Wal-Mart Stores Inc. is raising its lowest U.S. wage to $11 an hour and will provide workers with a one-time cash bonus, saying the new tax law allowed the company to “accelerate” investment plans.
The nation’s largest retailer, with about 1.5 million U.S. employees and nearly $500 billion in global revenue, also said Thursday it would expand workers’ maternity and parental leave benefits.
The wage increase, from $10, takes effect next month and comes amid a tightening labor market, new state wage requirements and the tax law, which slashed corporate rates.
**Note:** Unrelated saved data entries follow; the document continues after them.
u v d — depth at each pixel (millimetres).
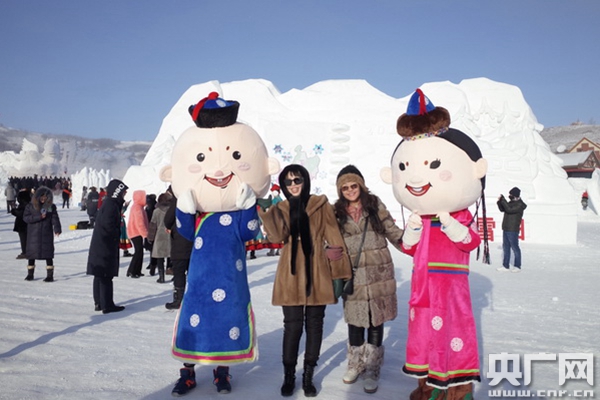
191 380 3828
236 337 3857
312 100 20062
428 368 3488
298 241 3910
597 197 34219
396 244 4074
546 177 17281
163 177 4344
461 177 3562
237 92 20312
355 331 4039
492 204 16938
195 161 3977
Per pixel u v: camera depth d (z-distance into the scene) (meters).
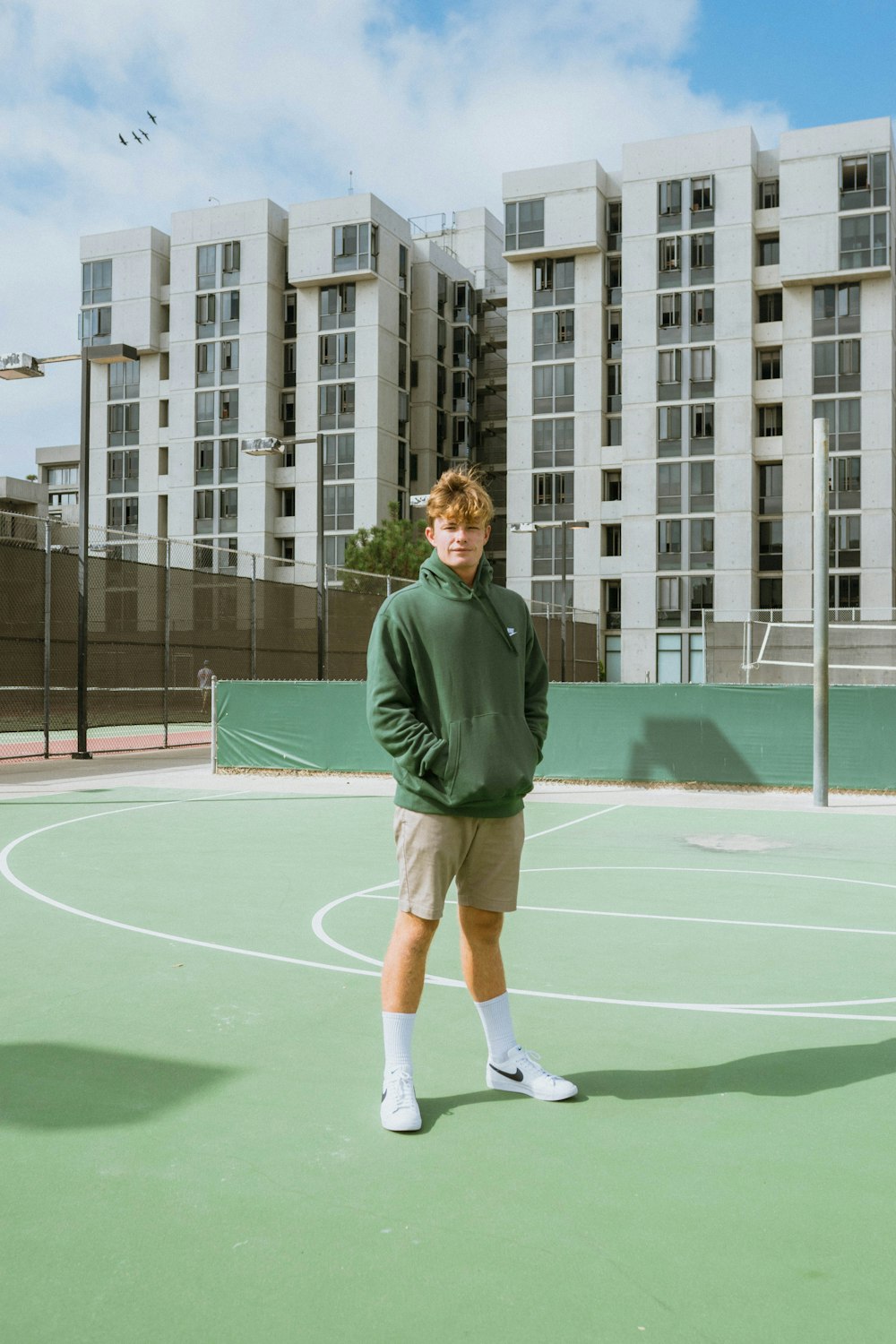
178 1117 3.43
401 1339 2.25
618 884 7.75
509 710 3.47
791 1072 3.86
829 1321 2.31
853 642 30.02
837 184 46.91
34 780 15.91
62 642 19.72
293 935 6.04
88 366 18.53
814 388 47.84
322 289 54.44
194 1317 2.33
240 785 15.20
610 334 52.44
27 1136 3.28
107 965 5.37
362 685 16.33
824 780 12.73
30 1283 2.47
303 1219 2.76
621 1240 2.65
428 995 4.84
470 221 65.94
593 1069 3.89
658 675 49.69
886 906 6.98
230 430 55.06
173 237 56.09
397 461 55.06
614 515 51.12
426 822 3.44
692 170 49.22
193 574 22.50
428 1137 3.28
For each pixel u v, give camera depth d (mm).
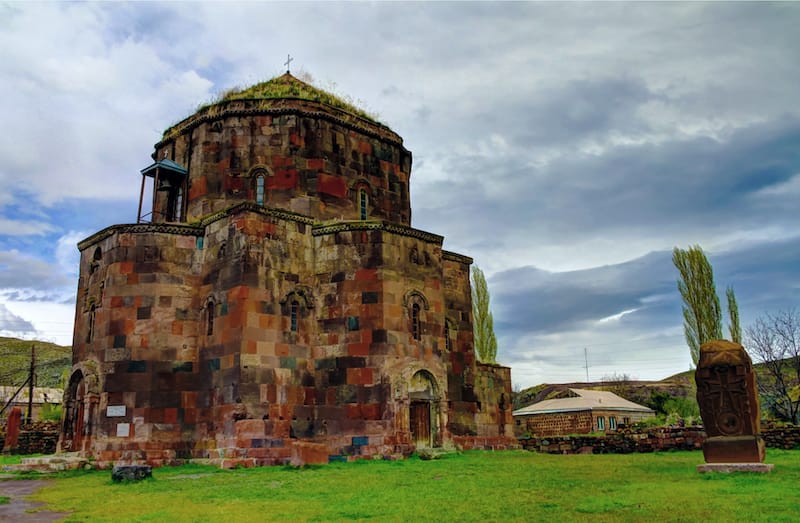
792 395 42281
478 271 45750
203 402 22531
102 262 24406
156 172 26500
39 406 52281
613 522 9492
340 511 11258
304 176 26203
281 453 21219
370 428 22312
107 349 22750
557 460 20781
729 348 15508
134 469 16609
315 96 28375
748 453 14859
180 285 23672
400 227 24516
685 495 11648
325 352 23359
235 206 23078
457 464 19625
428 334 24469
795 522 9023
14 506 12867
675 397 63656
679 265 40469
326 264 24125
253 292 22219
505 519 10125
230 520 10562
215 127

All changes also apply to Wal-Mart’s Sam’s Club, Home Office, e-commerce and logistics subsidiaries.
Several large companies have announced one-time bonuses that they credited to the new corporate tax cuts.
Chief Executive Doug McMillon said Wal-Mart — which for years has been criticized for low pay — is in the early stages of assessing how it will use savings from the tax law.
“However, some guiding themes are clear and consistent with how we’ve been investing — lower prices for customers, better wages and training for associates and investments in the future of our company, including in technology,” he said in a statement. “Tax reform gives us the opportunity to be more competitive globally and to accelerate plans for the U.S.”
The bonuses will be based on seniority, ranging up to $1,000 for Wal-Mart employees with at least 20 years of service.
Full-time hourly workers will now be eligible for 10 weeks of maternity leave at 100% pay, an increase from six to eight weeks at 50% pay. Fathers and non-birthing mothers will also get six weeks of parental leave at 100% pay — something Wal-Mart previously did not offer full-time hourly workers.
The retailer also said it is offering adoption assistance for the first time, of $5,000 per child.
The announcement came on the same day Wal-Mart confirmed it will close 63 Sam’s Club stores nationwide, including four in California: in San Fernando, Stanton, City of Industry and Sacramento. Wal-Mart had 304 total retail units in the state as of September 2017.
Economists generally expect the tax law to provide at least a short-term boost to the economy, but also note there are larger economic forces at work behind the recent pay announcements.
Unemployment has been at 4.1% for three straight months, the lowest since the end of 2000. Wal-Mart faces competition from Target, which last fall raised its minimum wage to $11 and announced plans for it to rise to $15 by the end of 2020.
Dean Baker, co-director of the liberal-leaning Center for Economic and Policy Research, said wage gains have been relatively strong for lower-paid workers in the last two to three years.
Such workers tend to be hit harder by layoffs during a recession, meaning once companies start hiring there’s a surplus of low-skilled workers who have little bargaining power, Baker said. That has changed as unemployment has plummeted.
“You have Target and Wal-Mart bidding and actually competing for workers. It’s not something that happens when you have 8%, 9% unemployment,” he said.
Baker predicted that given Wal-Mart’s size other retailers will now face pressure to raise wages as well. “This is a really positive part of the picture,” he said.
Though overall wage growth as reported in the monthly job report has been muted, there are signs that’s changing, said Jed Kolko, chief economist with employment website Indeed.com.
“Already some data sources have shown wage acceleration in 2017, and as the labor market continues to tighten we will probably see more wage acceleration in 2018,” he said.
Eighteen states raised their minimum wage this year, though only three states and Washington, D.C., have minimums of at least $11, according to the National Conference of State Legislatures.
In California, the minimum wage for companies with more than 25 employees rose to $11 an hour from $10.50 on Jan. 1, as part of a state minimum-wage law approved in 2016. The minimum wage in California will reach $15 an hour by 2022.
Minimum-wage workers in certain Southern California cities — including Los Angeles, Santa Monica and Pasadena — already are being paid more than $11 an hour because of local wage ordinances.
If companies anticipate more mandated increases in the future, it may affect decisions, according to Kolko.